─── Data block ───
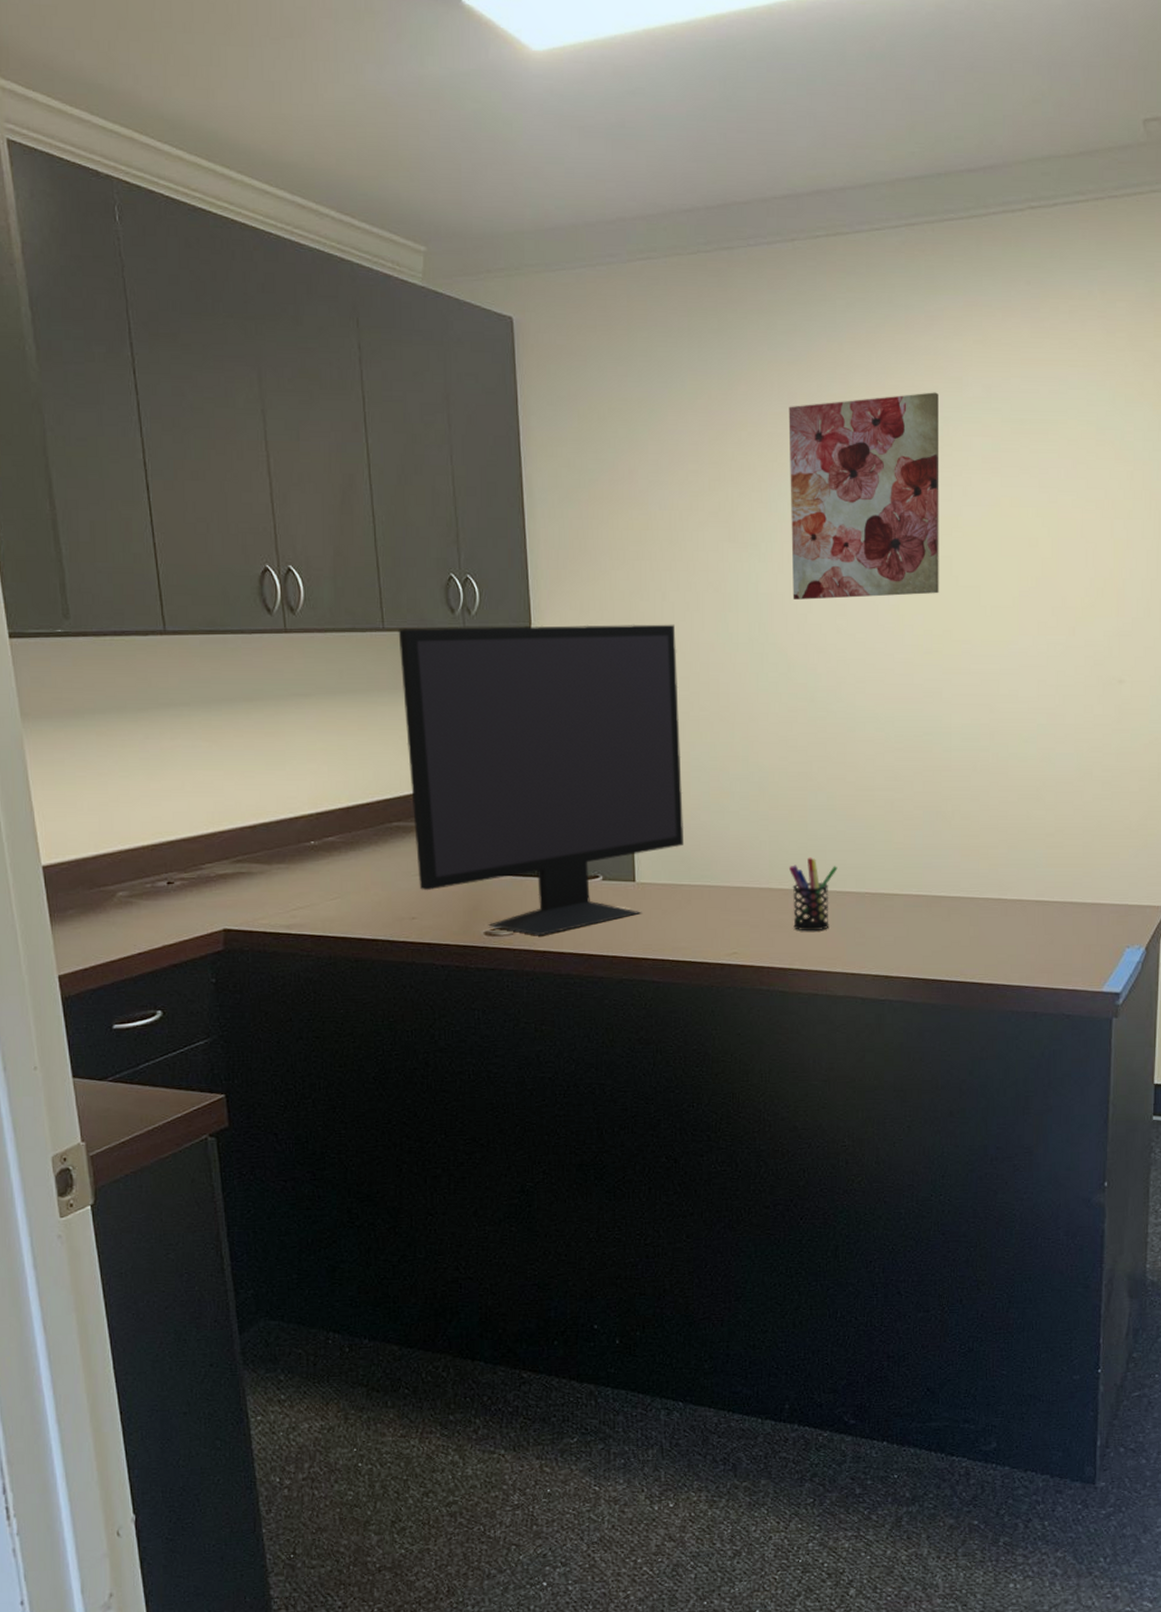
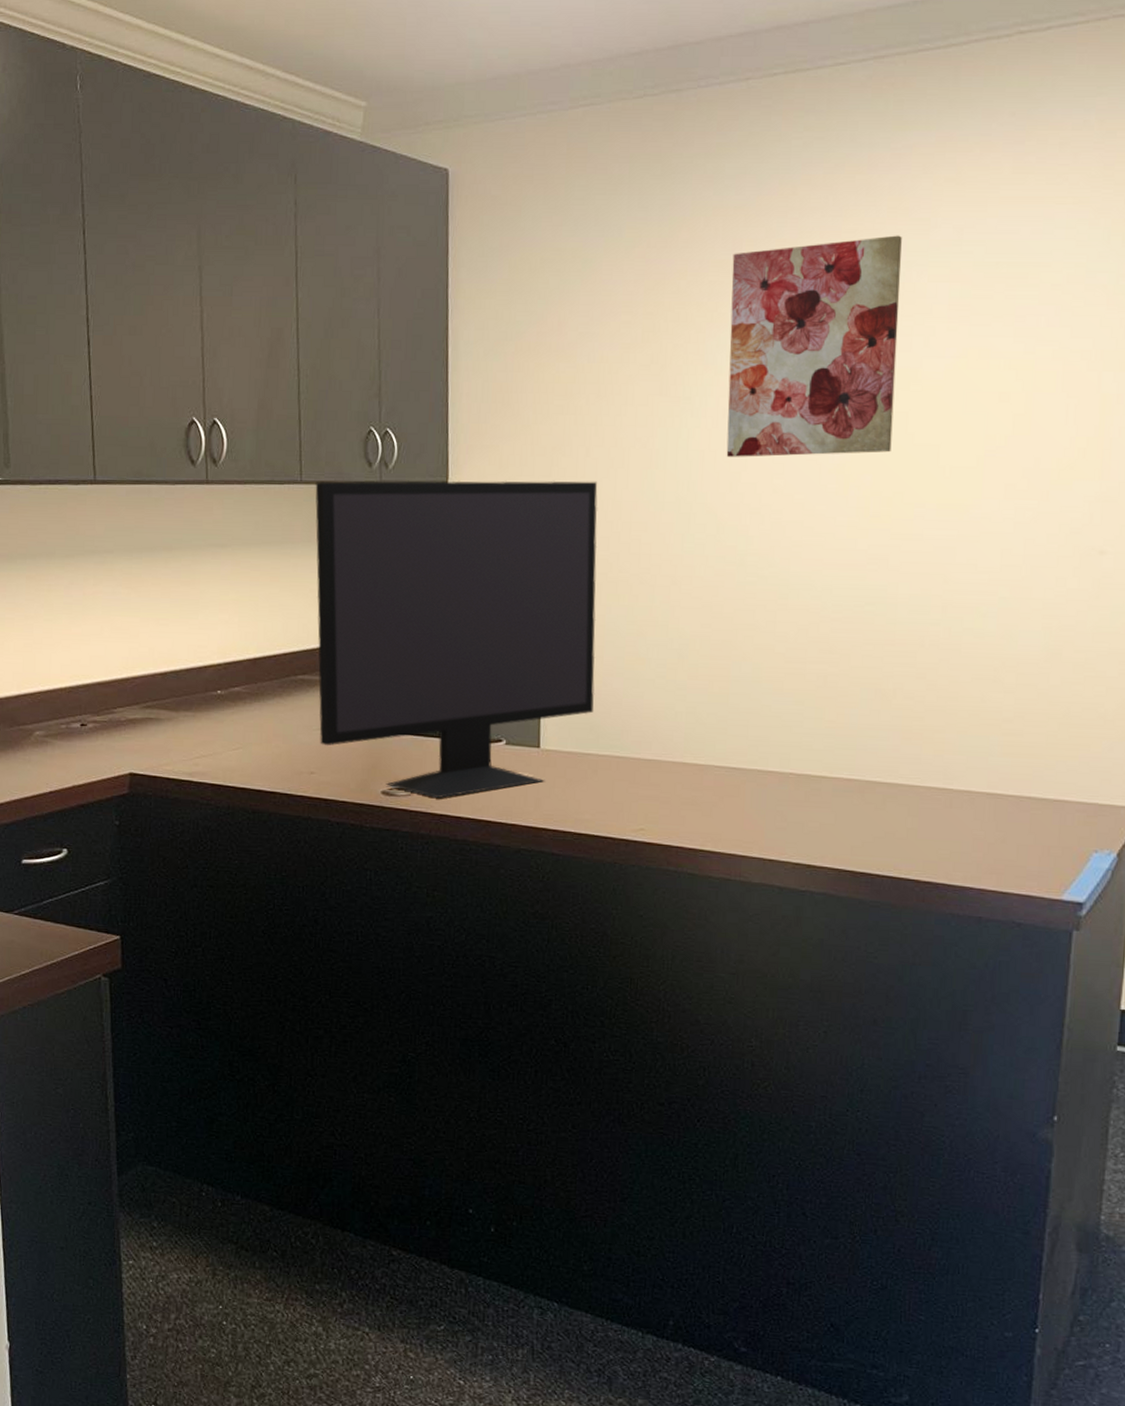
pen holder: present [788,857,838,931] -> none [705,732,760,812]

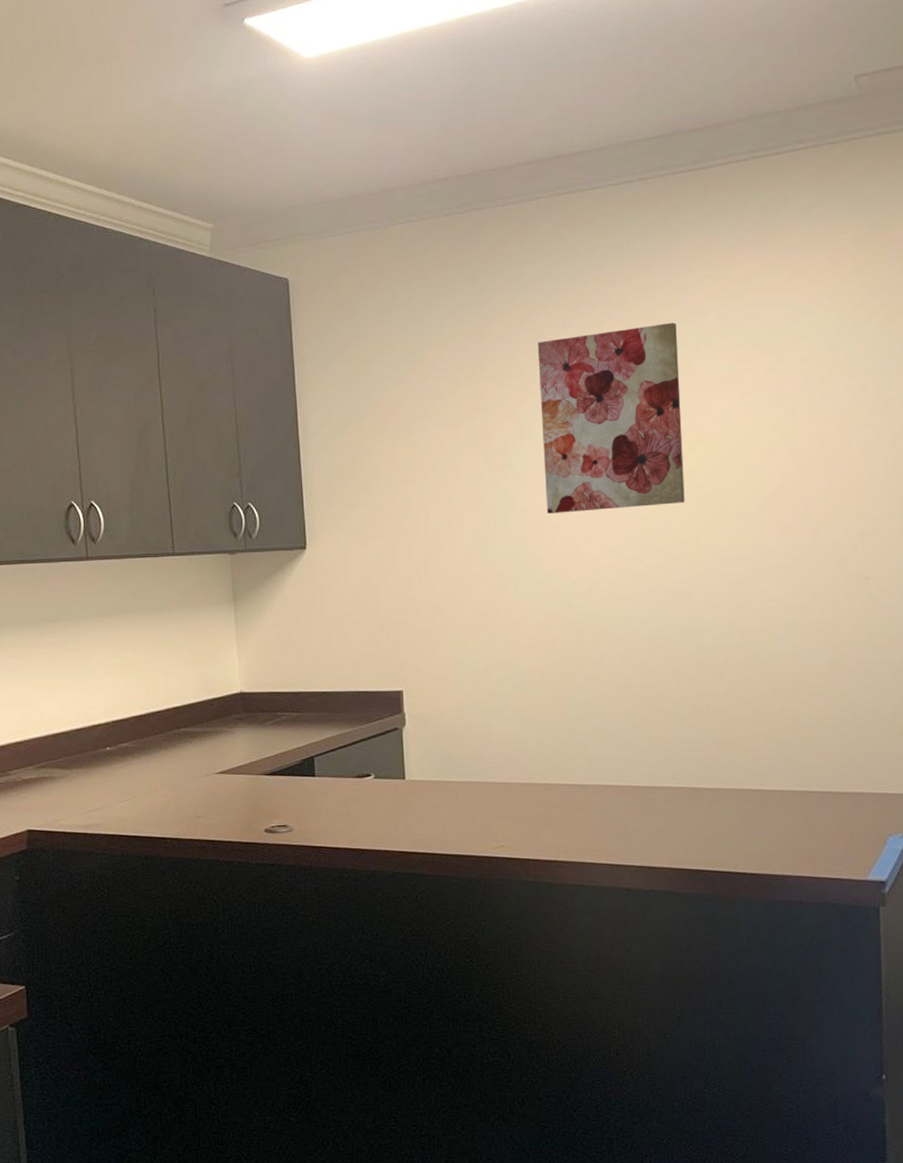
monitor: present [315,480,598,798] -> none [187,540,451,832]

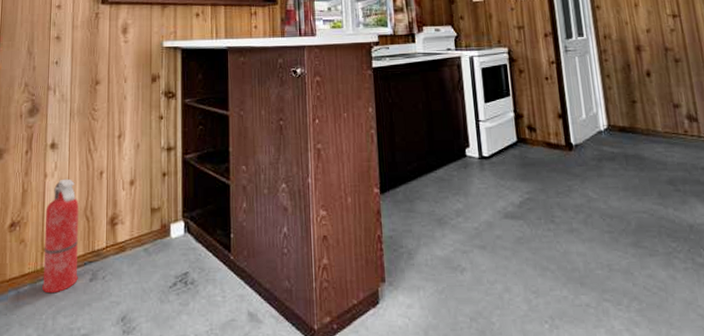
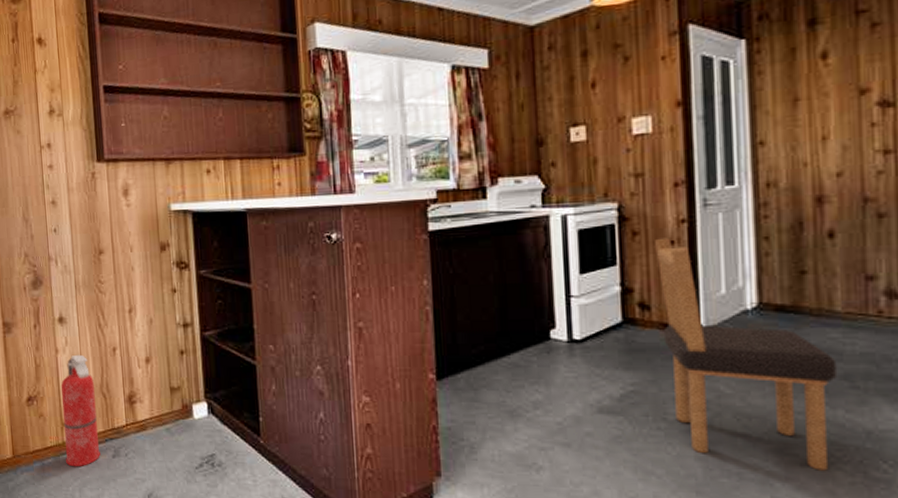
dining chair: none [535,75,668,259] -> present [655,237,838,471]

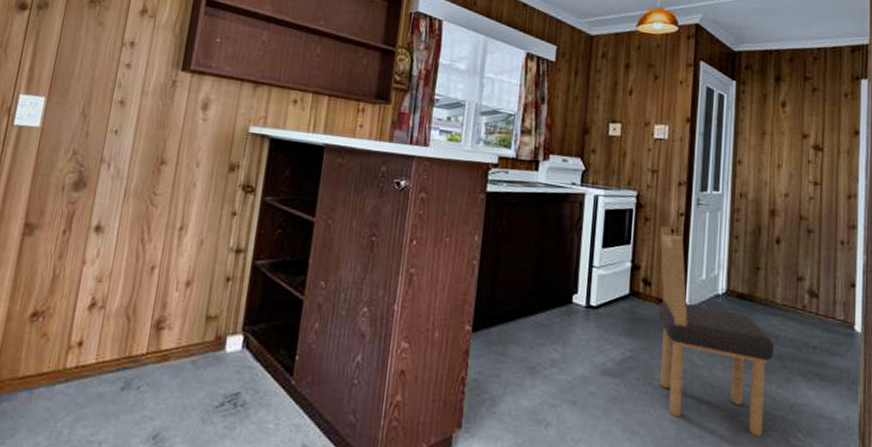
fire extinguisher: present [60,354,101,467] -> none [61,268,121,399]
───
Exercise brief:
Your answer should consist solely of the lines from the line with "dining chair: none" to the final line of the listing, set down word for word, pictures omitted.

Solution to the problem:
dining chair: none [535,75,668,259] -> present [655,237,838,471]

fire extinguisher: present [60,354,101,467] -> none [61,268,121,399]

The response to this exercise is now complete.